BEGIN EXTRACTED ENTRIES

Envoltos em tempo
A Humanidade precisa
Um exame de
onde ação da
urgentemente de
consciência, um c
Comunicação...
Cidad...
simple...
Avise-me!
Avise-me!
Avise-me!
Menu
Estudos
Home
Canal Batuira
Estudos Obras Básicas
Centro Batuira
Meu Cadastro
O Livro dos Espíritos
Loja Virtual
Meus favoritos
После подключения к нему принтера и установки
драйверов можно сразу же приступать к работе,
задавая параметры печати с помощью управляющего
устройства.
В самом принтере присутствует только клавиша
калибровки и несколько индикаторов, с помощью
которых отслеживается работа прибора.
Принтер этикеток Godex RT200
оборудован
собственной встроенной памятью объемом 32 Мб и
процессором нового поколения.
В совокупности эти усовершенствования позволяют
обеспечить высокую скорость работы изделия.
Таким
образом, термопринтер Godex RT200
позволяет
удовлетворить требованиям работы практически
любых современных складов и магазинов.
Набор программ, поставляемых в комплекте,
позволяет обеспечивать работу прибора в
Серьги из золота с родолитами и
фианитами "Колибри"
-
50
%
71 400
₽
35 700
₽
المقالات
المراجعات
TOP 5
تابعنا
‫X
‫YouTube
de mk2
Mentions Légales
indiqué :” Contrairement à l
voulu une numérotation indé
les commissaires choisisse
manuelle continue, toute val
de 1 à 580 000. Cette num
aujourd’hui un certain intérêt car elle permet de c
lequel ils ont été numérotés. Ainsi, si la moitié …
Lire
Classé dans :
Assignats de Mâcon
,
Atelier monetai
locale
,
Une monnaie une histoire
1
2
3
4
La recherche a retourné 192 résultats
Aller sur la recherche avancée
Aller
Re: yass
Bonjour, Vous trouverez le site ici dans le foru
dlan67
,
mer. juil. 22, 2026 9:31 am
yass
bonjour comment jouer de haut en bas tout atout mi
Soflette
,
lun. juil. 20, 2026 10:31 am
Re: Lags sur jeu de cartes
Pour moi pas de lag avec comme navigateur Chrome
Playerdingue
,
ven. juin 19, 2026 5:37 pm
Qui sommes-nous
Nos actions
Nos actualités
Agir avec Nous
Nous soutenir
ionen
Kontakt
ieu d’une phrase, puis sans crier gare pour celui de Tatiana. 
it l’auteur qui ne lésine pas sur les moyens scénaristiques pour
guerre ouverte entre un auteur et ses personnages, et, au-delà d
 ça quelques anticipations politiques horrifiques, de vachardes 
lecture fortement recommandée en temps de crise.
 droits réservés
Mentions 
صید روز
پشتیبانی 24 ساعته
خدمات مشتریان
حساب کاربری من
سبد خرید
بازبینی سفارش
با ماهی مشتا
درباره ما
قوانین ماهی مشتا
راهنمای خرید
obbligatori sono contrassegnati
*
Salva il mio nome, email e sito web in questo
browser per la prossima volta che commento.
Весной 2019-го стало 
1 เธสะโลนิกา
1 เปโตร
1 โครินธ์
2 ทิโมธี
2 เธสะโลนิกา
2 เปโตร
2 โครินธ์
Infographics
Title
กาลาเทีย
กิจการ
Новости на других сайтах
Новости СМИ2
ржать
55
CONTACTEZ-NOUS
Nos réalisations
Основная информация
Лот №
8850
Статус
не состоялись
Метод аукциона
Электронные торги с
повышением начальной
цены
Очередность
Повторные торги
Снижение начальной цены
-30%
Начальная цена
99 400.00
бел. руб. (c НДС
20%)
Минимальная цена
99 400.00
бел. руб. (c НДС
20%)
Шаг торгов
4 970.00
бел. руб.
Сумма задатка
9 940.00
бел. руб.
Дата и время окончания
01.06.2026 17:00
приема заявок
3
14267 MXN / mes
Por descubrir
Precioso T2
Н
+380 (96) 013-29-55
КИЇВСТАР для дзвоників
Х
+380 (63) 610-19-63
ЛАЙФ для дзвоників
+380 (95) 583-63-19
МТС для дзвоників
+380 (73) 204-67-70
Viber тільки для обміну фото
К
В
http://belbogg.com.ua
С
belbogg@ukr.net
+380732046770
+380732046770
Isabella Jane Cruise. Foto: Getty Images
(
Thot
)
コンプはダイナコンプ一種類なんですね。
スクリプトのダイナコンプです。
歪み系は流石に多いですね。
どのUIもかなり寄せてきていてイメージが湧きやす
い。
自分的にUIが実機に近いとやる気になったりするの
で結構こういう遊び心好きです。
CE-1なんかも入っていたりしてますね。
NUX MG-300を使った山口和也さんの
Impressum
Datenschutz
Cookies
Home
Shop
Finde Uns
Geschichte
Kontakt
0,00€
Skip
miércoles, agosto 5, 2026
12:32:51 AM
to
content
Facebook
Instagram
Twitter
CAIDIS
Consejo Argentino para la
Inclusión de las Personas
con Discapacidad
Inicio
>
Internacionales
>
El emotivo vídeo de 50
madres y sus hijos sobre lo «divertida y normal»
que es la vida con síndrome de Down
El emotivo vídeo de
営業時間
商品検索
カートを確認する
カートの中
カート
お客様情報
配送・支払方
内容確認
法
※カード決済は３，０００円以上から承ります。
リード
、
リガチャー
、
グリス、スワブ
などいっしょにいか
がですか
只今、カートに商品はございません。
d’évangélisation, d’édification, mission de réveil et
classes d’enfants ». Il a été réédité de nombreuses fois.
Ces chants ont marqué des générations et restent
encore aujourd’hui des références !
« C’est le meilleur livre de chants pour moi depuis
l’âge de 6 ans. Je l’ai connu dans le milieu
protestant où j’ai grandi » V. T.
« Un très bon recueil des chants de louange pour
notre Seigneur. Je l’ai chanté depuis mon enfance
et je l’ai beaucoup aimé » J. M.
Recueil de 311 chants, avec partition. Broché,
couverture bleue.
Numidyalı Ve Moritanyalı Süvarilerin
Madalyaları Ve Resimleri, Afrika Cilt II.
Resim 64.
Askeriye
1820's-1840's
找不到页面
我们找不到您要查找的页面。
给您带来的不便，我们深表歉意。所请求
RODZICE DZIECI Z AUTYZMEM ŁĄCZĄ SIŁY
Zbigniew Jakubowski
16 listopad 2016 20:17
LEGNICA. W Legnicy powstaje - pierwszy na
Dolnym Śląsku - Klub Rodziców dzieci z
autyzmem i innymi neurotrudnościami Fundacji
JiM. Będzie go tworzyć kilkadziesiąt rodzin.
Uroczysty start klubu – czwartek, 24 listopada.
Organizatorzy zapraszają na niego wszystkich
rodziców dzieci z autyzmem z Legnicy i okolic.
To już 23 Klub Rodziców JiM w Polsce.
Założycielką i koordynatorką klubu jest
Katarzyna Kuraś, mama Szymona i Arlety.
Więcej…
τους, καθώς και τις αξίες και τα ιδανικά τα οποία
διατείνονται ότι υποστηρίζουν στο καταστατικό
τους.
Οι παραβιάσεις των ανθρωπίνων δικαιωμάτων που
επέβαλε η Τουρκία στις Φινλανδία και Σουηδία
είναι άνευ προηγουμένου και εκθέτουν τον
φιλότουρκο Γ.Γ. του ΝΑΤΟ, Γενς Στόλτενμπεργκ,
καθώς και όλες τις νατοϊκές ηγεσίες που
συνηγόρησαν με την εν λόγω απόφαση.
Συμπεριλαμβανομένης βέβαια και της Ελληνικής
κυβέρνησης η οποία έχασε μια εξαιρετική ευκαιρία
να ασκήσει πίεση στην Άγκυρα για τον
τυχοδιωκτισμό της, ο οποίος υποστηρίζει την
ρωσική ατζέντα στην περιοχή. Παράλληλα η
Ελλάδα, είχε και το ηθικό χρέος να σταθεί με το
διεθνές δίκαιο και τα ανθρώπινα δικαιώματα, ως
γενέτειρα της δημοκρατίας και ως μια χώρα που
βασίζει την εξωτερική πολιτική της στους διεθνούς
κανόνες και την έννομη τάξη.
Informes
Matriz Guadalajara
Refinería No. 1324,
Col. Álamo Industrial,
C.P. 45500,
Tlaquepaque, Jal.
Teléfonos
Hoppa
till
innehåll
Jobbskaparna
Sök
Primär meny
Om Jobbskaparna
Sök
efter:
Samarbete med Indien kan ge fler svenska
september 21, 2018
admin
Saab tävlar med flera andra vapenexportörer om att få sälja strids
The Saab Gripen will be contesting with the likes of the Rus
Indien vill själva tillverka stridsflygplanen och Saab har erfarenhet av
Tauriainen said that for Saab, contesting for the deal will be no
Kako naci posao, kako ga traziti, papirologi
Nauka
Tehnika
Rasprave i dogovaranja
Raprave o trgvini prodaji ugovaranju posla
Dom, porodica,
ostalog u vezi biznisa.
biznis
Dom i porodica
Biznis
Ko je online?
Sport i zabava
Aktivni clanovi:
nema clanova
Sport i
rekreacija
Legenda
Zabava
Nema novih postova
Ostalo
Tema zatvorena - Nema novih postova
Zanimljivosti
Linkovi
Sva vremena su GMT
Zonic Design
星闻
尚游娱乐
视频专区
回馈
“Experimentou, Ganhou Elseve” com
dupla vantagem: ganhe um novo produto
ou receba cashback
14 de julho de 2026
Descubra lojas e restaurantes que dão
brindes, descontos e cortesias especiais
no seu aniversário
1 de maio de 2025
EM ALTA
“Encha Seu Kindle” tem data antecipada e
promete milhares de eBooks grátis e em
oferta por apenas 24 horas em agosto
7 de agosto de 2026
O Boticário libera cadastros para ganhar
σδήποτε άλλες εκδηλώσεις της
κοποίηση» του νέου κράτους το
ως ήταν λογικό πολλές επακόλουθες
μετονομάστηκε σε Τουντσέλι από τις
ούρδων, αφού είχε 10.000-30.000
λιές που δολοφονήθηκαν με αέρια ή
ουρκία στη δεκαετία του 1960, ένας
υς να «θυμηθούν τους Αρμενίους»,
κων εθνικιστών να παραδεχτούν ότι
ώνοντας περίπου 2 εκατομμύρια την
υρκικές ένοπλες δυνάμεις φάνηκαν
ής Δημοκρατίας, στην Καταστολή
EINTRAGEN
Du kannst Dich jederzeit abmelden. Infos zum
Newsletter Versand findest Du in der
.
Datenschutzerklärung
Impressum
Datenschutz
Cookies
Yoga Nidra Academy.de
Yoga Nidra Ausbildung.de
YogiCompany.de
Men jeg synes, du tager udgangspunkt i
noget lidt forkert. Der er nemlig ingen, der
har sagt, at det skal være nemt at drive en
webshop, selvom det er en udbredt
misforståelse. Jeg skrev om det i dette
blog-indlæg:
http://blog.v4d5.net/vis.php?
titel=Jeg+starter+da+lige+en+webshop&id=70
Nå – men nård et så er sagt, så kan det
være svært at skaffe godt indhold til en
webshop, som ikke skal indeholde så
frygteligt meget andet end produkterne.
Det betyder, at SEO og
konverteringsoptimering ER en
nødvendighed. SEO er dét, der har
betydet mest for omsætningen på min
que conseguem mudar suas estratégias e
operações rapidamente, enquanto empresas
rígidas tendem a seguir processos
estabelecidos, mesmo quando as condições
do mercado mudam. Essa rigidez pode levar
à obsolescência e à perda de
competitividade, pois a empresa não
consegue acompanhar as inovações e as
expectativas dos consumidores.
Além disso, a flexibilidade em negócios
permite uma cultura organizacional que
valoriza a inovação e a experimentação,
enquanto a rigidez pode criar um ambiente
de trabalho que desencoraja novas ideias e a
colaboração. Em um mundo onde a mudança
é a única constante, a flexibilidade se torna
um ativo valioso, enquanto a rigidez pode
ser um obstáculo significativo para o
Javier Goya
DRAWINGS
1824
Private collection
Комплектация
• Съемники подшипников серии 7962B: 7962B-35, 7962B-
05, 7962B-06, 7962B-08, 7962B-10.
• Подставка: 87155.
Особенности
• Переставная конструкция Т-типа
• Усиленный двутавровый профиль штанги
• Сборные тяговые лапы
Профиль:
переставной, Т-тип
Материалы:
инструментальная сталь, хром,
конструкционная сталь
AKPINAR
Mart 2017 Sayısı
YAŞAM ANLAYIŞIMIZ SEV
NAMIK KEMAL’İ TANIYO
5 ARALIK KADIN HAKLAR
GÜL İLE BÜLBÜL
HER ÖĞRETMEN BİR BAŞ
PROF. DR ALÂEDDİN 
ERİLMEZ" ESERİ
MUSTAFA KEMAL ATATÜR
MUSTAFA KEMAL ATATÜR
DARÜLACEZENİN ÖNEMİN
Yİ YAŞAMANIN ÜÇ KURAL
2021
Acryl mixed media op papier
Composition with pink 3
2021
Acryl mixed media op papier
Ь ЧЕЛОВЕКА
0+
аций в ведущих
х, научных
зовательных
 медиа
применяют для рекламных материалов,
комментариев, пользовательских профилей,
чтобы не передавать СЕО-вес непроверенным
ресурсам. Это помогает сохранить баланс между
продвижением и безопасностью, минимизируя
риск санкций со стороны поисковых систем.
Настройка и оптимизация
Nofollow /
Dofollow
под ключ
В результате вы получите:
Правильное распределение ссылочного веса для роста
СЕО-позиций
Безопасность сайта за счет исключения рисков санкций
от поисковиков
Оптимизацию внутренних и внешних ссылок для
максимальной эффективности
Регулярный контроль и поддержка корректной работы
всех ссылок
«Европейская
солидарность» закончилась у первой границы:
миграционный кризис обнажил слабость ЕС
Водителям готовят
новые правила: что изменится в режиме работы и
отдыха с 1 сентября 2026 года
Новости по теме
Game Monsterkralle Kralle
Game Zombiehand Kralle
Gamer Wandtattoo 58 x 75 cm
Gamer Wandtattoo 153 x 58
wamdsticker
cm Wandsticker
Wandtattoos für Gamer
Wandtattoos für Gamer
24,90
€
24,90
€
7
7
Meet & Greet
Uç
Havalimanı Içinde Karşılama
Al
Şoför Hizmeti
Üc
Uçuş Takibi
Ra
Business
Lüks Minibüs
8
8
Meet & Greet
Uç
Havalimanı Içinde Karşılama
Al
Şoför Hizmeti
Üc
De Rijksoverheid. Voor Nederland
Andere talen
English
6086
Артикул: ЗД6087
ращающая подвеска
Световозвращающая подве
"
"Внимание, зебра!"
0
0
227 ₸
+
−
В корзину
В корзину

END EXTRACTED ENTRIES

TASK DESCRIPTION -
From the beginning of the listing above down to the line with "устройства.", every line should be restated exactly.

RESULT OF THE TASK -
Envoltos em tempo
A Humanidade precisa
Um exame de
onde ação da
urgentemente de
consciência, um c
Comunicação...
Cidad...
simple...
Avise-me!
Avise-me!
Avise-me!
Menu
Estudos
Home
Canal Batuira
Estudos Obras Básicas
Centro Batuira
Meu Cadastro
O Livro dos Espíritos
Loja Virtual
Meus favoritos
После подключения к нему принтера и установки
драйверов можно сразу же приступать к работе,
задавая параметры печати с помощью управляющего
устройства.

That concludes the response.